Por: Jesús Orlando Robledo Iberri
Por la noche tocaba las melodías de su dulce marcha. No era
el deseo de morir sino de conquistar el que lo empujaba a bañarse después del
crepúsculo con la sangre dolosa de los que dormitan. Su movimiento era certero,
cual serpiente de cacería: el veneno que usaba eran sus notas que obligaban el
estado onírico.
Durante toda su juventud tuvo problemas con Morfeo y el
reino de los sueños. Su mundo se mezclaba, no sabía si estaba volando o
cayendo; ni en dónde estaba. Las realidades se cruzaban.

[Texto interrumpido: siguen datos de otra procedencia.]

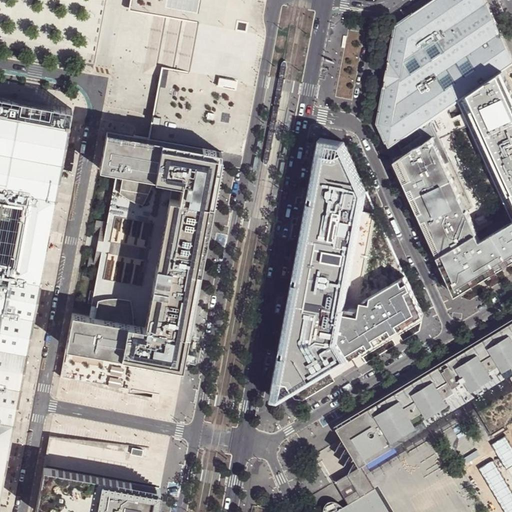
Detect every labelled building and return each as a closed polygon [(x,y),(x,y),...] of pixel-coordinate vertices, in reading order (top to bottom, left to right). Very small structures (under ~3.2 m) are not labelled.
[(156,15),(198,23),(202,0),(132,0),(132,9),(146,12),(151,13),(151,14),(155,15),(156,15)] [(377,123),(388,147),(398,140),(503,70),(511,63),(511,58),(485,0),(432,0),(396,24),(377,123)] [(188,72),(162,66),(156,92),(157,92),(157,94),(160,94),(160,95),(156,113),(157,113),(156,116),(153,115),(152,121),(151,121),(147,138),(168,141),(174,143),(188,72)] [(511,90),(503,70),(398,140),(403,151),(394,157),(402,177),(455,293),(511,260),(511,90)] [(236,80),(219,77),(217,86),(235,89),(236,80)] [(0,96),(0,111),(69,123),(72,109),(0,96)] [(0,503),(57,195),(69,123),(0,111),(0,503)] [(231,115),(223,114),(221,124),(229,125),(231,115)] [(158,256),(145,327),(89,316),(72,313),(65,347),(163,365),(182,369),(189,336),(202,264),(223,152),(174,143),(168,141),(147,138),(143,137),(106,130),(98,168),(116,171),(161,179),(171,182),(158,256)] [(343,141),(321,138),(273,396),(280,397),(351,356),(351,358),(424,316),(411,286),(410,286),(378,215),(363,210),(364,190),(343,141)] [(116,171),(89,316),(145,327),(158,256),(171,182),(161,179),(116,171)] [(511,320),(505,325),(338,424),(339,426),(337,428),(345,442),(360,466),(335,481),(349,506),(344,508),(343,505),(341,503),(340,502),(338,500),(335,500),(333,499),(330,500),(328,500),(326,501),(324,503),(322,506),(321,509),(321,511),(369,511),(353,476),(377,461),(373,454),(400,438),(402,442),(510,377),(511,381),(511,320)] [(62,362),(60,376),(156,399),(163,365),(65,347),(62,362)] [(388,511),(365,474),(371,471),(375,477),(511,394),(511,381),(510,377),(402,442),(400,438),(373,454),(377,461),(353,476),(369,511),(388,511)] [(149,448),(49,436),(46,451),(43,466),(60,469),(141,484),(149,448)] [(141,484),(60,469),(52,511),(155,511),(156,508),(160,488),(141,484)]
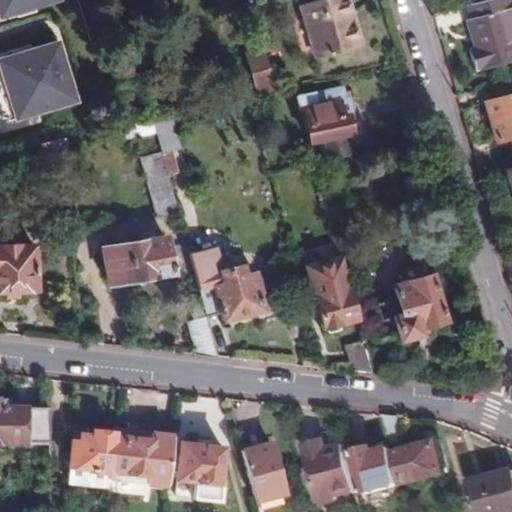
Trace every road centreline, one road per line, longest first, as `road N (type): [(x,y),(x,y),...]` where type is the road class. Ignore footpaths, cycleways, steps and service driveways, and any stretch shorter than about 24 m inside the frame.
road 1 (residential): [(0,348),(510,415)]
road 2 (residential): [(415,0),(511,339)]
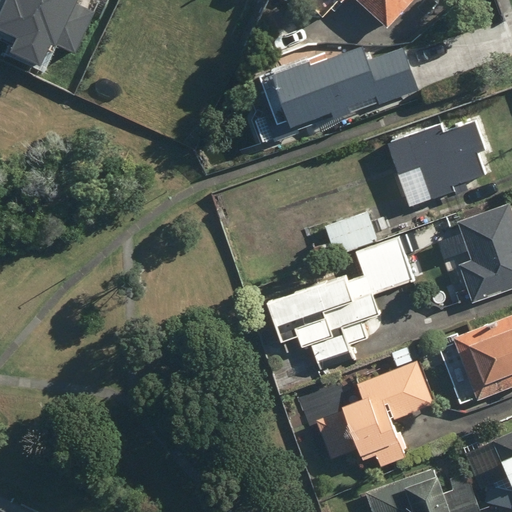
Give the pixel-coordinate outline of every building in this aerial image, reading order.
[(71,0),(0,0),(0,34),(4,36),(0,46),(0,70),(38,85),(71,0)] [(313,0),(329,14),(341,0),(370,0),(395,25),(419,0),(313,0)] [(377,51),(374,41),(284,67),(300,123),(424,87),(411,41),(377,51)] [(452,128),(450,121),(371,148),(379,169),(403,161),(406,170),(423,164),(433,192),(494,171),(486,148),(494,145),(485,117),(452,128)] [(511,198),(463,217),(476,257),(466,260),(478,297),(511,285),(511,198)] [(371,207),(330,223),(341,252),(382,237),(371,207)] [(359,270),(278,297),(292,338),(308,333),(312,345),(321,342),(327,360),(360,349),(357,339),(376,333),(370,316),(390,309),(383,288),(418,277),(404,235),(363,248),(371,275),(362,278),(359,270)] [(511,312),(460,330),(472,366),(492,359),(498,376),(511,371),(511,312)] [(355,408),(324,419),(337,452),(367,443),(368,448),(411,437),(404,414),(436,405),(424,362),(365,378),(371,397),(353,402),(355,408)] [(511,429),(497,436),(511,471),(511,429)] [(443,462),(369,487),(377,511),(486,511),(472,468),(448,476),(443,462)]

La primera ocasión, cuando descubrió aquellas notas, ni si
quiera había creído al ver los cuerpos el terrible poder que poseía. Cobijado
bajo los proyectores de sombras, se auxiliaba de ellas para reclamar lo que
nunca había sido suyo; era un ladrón de realidad. Las voces externas no se
hicieron esperar, clamando por justicia todos los días, aunque él únicamente salía
de noche.
Tener el poder de atravesar mundos, de transportar personas
a su reino, de dominar con su pensamiento las voluntades de los débiles; es una
bendición maldita. La magia de la sangre corriendo por dentro y fuera del
cuerpo llenaba de vida, la vida que anhelaba y que le era ajena. Sólo conocía
el dolor cuando lo sentía a través de los demás.
La envidia de aquellos soñadores le destruía el corazón,
los susurros asediaban sus oídos y le destruían el alma. ¿Por qué era tan
desgraciado? ¿Por qué no podría disfrutar de los gustos del mundo?

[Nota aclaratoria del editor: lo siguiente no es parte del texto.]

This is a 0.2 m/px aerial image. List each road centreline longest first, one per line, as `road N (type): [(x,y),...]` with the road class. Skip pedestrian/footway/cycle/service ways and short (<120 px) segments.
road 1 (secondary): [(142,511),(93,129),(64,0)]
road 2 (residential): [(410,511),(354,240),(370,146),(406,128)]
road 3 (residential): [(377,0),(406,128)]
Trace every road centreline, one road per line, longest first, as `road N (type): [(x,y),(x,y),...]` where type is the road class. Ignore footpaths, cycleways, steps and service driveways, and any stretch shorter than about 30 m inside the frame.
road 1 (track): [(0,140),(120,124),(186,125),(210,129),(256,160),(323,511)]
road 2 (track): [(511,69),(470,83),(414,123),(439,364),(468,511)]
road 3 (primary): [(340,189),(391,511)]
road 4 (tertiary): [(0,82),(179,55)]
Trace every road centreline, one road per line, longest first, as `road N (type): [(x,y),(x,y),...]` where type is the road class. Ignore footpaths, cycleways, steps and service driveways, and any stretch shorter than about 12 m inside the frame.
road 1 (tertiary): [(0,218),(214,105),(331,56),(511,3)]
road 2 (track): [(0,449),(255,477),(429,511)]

Una de tantas noches, en haces polvorientos desde las
encumbradas ventanas el asesino de la nana oscura caía una vez más, esta vez no
como cazador sino como presa. La justicia lo había alcanzado, el tiempo había
hecho lo suyo. Describiendo una trayectoria errante, el cuerpo se precipitaba
imparable a su final. Sellando por fin su deseo eterno de descansar.